(Saved data entries)
◇ ◇ ◇
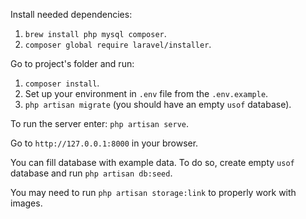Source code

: Install needed dependencies:
1. `brew install php mysql composer`.
2. `composer global require laravel/installer`.

Go to project's folder and run:
1. `composer install`.
2. Set up your environment in `.env` file from the `.env.example`.
3. `php artisan migrate` (you should have an empty `usof` database).

To run the server enter:
`php artisan serve`.

Go to `http://127.0.0.1:8000` in your browser.

You can fill database with example data. To do so, create empty `usof` database and run `php artisan db:seed`.

You may need to run `php artisan storage:link` to properly work with images.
◇ ◇ ◇
Take exactly the lines from the one containing "install php mysql" through the one containing "To run the server" in the data above, and output them with nothing added.

Reply to the exercise:
1. `brew install php mysql composer`.
2. `composer global require laravel/installer`.

Go to project's folder and run:
1. `composer install`.
2. Set up your environment in `.env` file from the `.env.example`.
3. `php artisan migrate` (you should have an empty `usof` database).

To run the server enter:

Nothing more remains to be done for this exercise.